After a rocky start, the Historic format is breathing new life into the MTGA experience. I admit, I was one of the early skeptics, but given the lack of Arena support for Pioneer, WotC seems to be taking Historic seriously as a competitive format, and the player base has responded in kind.
With that in mind, I find it odd that the arrival of Jumpstart in Historic wasn’t discussed more during the set’s spoiler season. Without a doubt, this is one of the most complete overhauls of an active tournament format we’ve ever seen! Jumpstart added hundreds of new cards to Historic all at once, and most of them are powerful enough to at least consider for deck-building. The diversity, complexity and sheer depth of the Jumpstart additions made it daunting to even consider what the new top tier of Historic would look like — and that was before the two previous top decks were hit by bans earlier in the week!
Nevertheless, after the first explosive, wild week of tournament play and sharing decklists online, a clear shape is emerging for the format. Players may not have completely figured out which decks are the best yet, but this past weekend’s tournaments have given rise to four broad archetypes: “good stuff” midrange, tribal, tempo, and Field of the Dead decks.
The first pillar is the most generic of them, and also one that we’re all familiar with. You could call it “good stuff” or “three color midrange,” but the focus on ramping and resource advantage over the efficient interaction that traditionally defines “midrange” decks calls for a more specific deck designation.
Bant Ramp is the poster child for this philosophy in Standard, and that list is good enough to dominate Historic almost unchanged. The big win for Bant in Jumpstart was the humble Explore, which serves as Growth Spirals #5-8 and makes this powerhouse even more consistent without needing to invest in mana dorks.
But perhaps Jumpstart’s biggest impact in this area is that it brings other “good stuff” color combinations in line with Bant. Sultai and a variety of Jund lists can now play a similar ramp game, with Jund utilizing M21’s Radha, Heart of Keld instead of Growth Spiral to build a resource advantage. Temur Reclamation has the most unique game plan among this category of decks, but with powerful intermediate threats like Shark Typhoon and Nightpack Ambusher, it feels more midrange than combo/control.
Ultimately, all these decks want to curve out with self-replacing, sticky threats every turn until they can drop Ugin like a cartoon anvil.
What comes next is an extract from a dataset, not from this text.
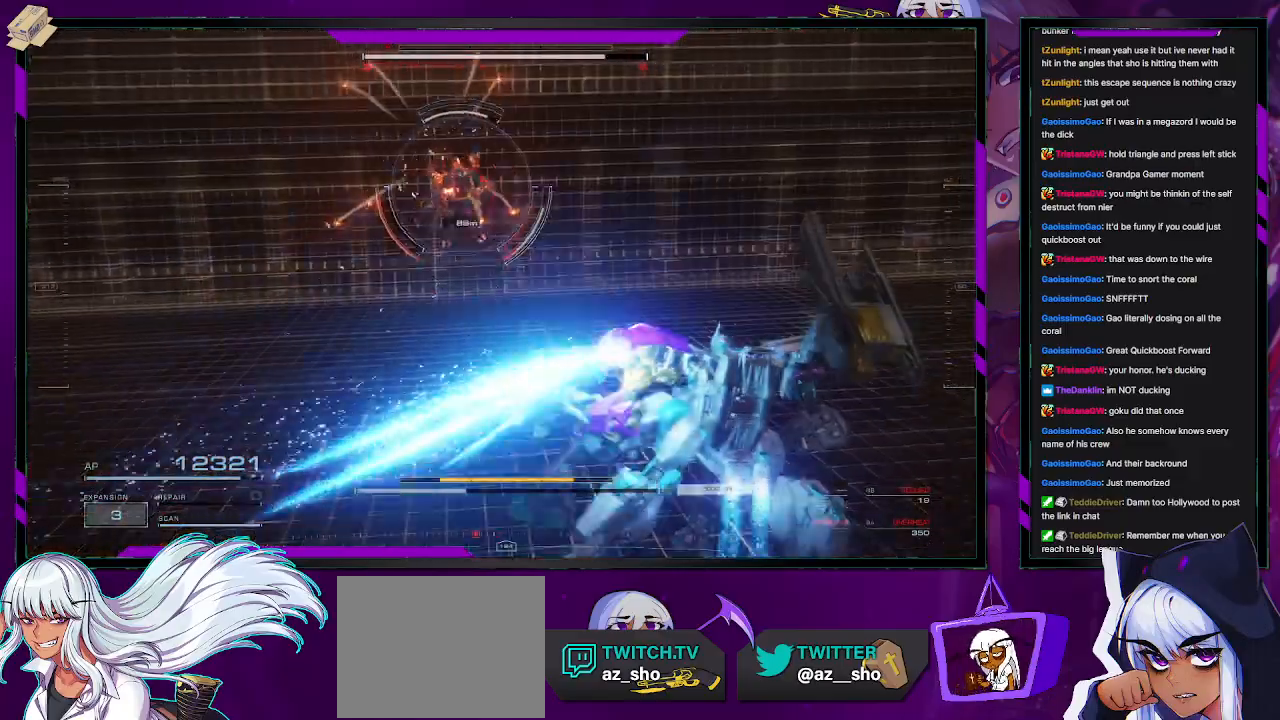
{"buttons": ["R2"], "left_stick": "up-right", "right_stick": "down-left", "events": [[267, "right_stick", "left"], [500, "right_stick", "down-left"]]}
The overall power level in Historic makes these decks more vulnerable to both faster and slower decks compared to Standard, but Ugin remains a problem. Accordingly, The Immortal Sun has emerged as a powerful choice against these lists. By choosing non-Planeswalker threats for your own decks — or only a handful that you can board out when you bring the Sun in — you gain a huge advantage and neutralize the overwhelming dread of Ugin top-decks.
FIELD OF THE DEAD DECKS
Editor’s Note: Field of the Dead was banned in Historic on August 24, 2020.
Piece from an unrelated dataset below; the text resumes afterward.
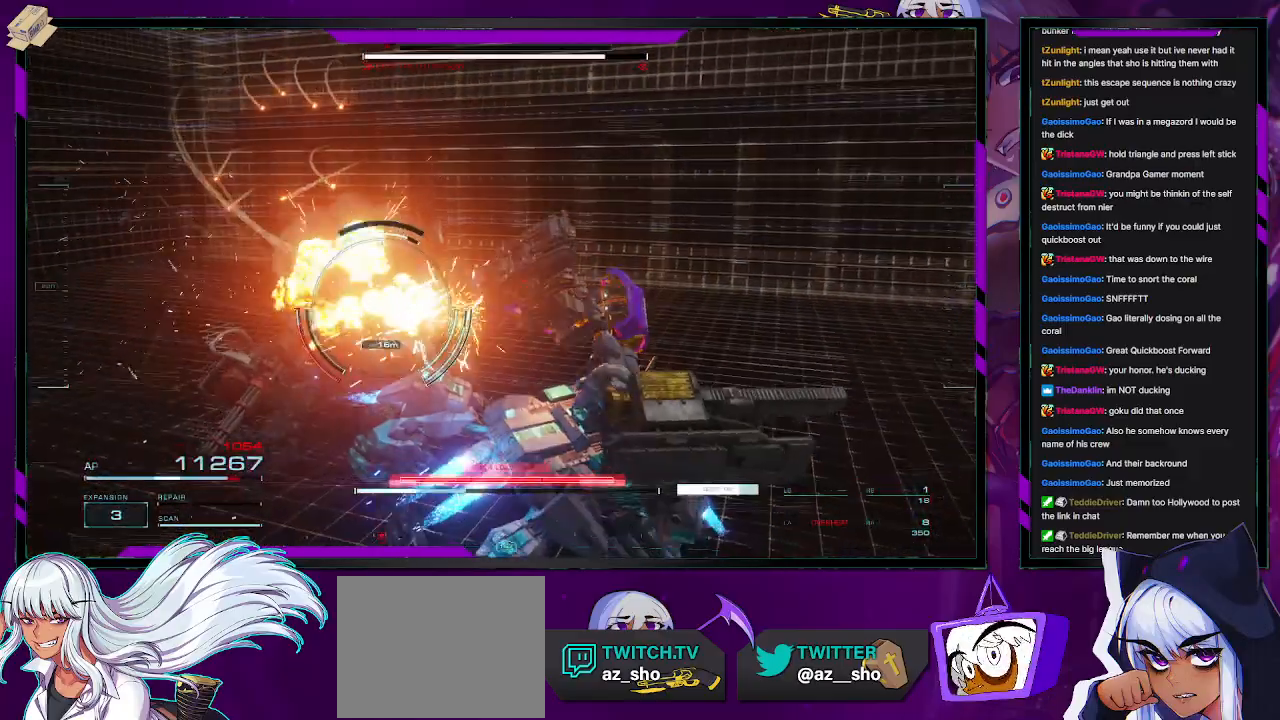
{"buttons": ["L1", "R2"], "left_stick": "up-right", "right_stick": "left", "events": [[67, "right_stick", "left"], [150, "L1", "down"], [250, "right_stick", "center"], [467, "right_stick", "left"]]}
Breathing down the neck of today’s Standard boogeyman is the boogeyman of last Standard: Field of the Dead!
In Historic, Field shifts roles from primary win condition to “free” value engine, as the deck picks up a brace of other powerful threats. There’s some overlap between these decks and the ramp-heavy midrange lists, but the Field decks play extra ramp on top of Growth Spiral/Explore and build their game plan around the powerful land’s tokens. Field lets them go lower on interaction since zombies are clogging the board; for win-cons, you can choose between immediate threats like Craterhoof Behemoth and Kenrith, the Returned King or playing a long game Uro, Hydroid Krasis and Planeswalkers.
The Field decks are poised to attack “good stuff” decks from an unfamiliar angle: the zombies allow you to ignore even the largest creatures and immediately apply pressure after a sweeper or Ugin downtick. Slow deck match-ups in 2020 generally come down to who can resolve and protect their Planeswalkers, and an expendable army of zombies will give you an unbeatable advantage.
However, this plan can be weak to explosive combo decks that aren’t phased by your board control. Flying threats can also exploit Field’s flaws, though they do have to slip between Shatter the Sky and various Planeswalkers to get there. Since the Field package allows for so much customization, the best way to break the mirror is often to play these explosive win-cons yourself. Craterhoof Behemoth and Finale of Devastation are amazing one-ofs, and Ugin and Ulamog also make the cut in successful lists. Other players may choose to return to the proven combo of Scapeshift with Teferi, Time Raveler*.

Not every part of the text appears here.